*Task to complete:* Edit the lines from the start of the records through the line containing "for additional reference ." by replacing "counselors" with "advisors" and leaving everything else unchanged. Return only those lines.

(Beginning of Recorded information)

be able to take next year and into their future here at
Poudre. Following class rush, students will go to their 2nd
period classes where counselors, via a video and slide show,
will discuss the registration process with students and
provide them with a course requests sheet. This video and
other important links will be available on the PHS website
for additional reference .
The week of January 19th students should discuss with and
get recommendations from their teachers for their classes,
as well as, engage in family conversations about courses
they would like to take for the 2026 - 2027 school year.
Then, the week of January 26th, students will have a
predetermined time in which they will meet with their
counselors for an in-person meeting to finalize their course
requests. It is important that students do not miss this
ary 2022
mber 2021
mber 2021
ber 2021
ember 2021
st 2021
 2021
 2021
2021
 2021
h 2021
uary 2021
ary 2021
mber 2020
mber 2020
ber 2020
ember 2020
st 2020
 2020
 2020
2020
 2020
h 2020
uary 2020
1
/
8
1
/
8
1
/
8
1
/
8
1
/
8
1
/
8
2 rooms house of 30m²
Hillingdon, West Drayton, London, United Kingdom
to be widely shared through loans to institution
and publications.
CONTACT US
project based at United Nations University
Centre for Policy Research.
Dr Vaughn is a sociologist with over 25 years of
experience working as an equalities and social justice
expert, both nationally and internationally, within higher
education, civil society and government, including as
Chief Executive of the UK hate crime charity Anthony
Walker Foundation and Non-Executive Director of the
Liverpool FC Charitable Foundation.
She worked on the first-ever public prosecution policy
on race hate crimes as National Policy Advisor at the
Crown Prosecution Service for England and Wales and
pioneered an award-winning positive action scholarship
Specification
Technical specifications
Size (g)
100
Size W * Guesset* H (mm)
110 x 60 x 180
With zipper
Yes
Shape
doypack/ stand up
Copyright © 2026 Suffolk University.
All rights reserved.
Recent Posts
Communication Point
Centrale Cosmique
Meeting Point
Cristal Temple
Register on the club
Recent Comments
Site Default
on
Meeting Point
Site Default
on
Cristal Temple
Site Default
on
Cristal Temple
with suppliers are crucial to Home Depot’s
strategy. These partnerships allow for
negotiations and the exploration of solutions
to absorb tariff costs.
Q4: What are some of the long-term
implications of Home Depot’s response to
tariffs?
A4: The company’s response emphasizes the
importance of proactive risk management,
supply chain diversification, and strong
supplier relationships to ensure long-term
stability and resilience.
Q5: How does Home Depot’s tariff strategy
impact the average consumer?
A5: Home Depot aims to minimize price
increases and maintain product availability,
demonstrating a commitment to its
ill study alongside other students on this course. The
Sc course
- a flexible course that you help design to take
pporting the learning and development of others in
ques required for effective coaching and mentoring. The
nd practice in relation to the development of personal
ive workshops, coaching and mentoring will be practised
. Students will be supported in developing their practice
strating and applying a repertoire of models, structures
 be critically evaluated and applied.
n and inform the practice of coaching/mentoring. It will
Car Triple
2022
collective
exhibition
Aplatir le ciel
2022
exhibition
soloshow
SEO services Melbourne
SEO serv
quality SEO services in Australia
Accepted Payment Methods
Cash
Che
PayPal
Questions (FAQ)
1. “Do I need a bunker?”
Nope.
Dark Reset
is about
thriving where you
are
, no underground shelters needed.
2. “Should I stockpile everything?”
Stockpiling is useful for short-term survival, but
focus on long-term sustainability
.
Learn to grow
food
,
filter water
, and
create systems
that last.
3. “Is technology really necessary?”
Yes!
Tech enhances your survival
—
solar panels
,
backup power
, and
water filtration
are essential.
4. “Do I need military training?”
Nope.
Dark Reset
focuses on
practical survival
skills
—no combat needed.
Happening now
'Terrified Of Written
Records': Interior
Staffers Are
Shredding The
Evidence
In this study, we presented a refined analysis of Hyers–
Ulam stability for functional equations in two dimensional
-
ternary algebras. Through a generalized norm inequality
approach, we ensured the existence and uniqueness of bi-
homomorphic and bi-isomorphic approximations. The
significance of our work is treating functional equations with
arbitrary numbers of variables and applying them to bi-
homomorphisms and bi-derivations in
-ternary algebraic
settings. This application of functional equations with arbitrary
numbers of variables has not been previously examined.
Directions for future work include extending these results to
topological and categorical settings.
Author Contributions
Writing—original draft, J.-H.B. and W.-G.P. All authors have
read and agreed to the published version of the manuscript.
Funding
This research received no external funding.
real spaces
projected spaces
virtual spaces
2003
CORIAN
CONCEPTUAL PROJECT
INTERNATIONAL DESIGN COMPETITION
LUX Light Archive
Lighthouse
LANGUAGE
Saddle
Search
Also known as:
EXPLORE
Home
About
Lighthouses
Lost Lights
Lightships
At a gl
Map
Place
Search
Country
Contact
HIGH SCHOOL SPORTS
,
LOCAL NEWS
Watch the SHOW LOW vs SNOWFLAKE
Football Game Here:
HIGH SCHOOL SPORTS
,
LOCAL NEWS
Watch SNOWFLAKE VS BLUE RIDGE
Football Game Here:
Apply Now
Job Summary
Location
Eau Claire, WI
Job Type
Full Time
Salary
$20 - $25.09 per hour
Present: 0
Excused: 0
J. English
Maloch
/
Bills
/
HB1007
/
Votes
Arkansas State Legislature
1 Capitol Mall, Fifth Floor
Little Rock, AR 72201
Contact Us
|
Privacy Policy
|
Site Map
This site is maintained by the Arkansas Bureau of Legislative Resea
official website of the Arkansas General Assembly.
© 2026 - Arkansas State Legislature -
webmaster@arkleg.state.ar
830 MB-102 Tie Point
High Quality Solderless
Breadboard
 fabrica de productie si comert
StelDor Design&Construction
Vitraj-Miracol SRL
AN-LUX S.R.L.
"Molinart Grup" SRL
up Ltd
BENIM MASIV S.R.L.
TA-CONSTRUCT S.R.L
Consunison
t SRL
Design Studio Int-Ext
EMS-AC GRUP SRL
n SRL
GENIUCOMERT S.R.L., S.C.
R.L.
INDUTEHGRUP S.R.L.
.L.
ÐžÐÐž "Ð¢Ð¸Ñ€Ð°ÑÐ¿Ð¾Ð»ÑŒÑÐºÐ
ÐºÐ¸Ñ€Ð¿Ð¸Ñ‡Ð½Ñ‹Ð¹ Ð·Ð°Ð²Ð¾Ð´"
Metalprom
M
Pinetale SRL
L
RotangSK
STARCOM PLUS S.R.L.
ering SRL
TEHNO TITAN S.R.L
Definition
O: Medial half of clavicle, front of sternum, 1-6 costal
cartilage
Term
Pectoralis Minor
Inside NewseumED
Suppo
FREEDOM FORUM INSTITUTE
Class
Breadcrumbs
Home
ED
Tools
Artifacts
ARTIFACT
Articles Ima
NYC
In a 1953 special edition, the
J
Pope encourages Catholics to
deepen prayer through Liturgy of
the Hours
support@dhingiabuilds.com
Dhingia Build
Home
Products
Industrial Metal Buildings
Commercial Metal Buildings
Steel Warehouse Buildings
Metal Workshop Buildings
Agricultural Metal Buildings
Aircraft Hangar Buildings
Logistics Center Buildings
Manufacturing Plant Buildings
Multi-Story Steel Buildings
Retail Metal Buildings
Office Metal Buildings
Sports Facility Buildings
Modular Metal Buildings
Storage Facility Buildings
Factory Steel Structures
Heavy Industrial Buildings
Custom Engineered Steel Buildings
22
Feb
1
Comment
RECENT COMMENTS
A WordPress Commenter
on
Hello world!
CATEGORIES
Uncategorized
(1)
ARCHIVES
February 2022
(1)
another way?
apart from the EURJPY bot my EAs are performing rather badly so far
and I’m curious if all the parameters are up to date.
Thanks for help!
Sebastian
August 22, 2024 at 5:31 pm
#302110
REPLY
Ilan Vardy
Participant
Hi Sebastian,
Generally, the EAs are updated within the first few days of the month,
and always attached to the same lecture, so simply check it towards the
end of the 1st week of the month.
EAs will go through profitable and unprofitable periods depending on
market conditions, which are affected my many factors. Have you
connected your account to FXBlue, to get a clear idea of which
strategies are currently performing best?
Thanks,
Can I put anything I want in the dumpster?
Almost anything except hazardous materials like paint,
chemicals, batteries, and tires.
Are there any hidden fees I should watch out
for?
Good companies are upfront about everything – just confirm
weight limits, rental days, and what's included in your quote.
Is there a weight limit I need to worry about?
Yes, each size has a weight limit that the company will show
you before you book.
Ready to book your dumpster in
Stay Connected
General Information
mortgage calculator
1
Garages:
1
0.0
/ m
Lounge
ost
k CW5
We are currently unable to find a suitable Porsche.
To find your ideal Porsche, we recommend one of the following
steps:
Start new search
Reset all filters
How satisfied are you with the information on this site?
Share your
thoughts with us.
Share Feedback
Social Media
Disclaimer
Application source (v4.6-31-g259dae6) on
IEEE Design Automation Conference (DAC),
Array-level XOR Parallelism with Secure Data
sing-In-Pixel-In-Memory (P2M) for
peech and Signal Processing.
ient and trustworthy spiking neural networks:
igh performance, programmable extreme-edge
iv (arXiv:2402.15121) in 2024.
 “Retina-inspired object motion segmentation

(End of Recorded information)

*Exercise response:*
be able to take next year and into their future here at
Poudre. Following class rush, students will go to their 2nd
period classes where advisors, via a video and slide show,
will discuss the registration process with students and
provide them with a course requests sheet. This video and
other important links will be available on the PHS website
for additional reference .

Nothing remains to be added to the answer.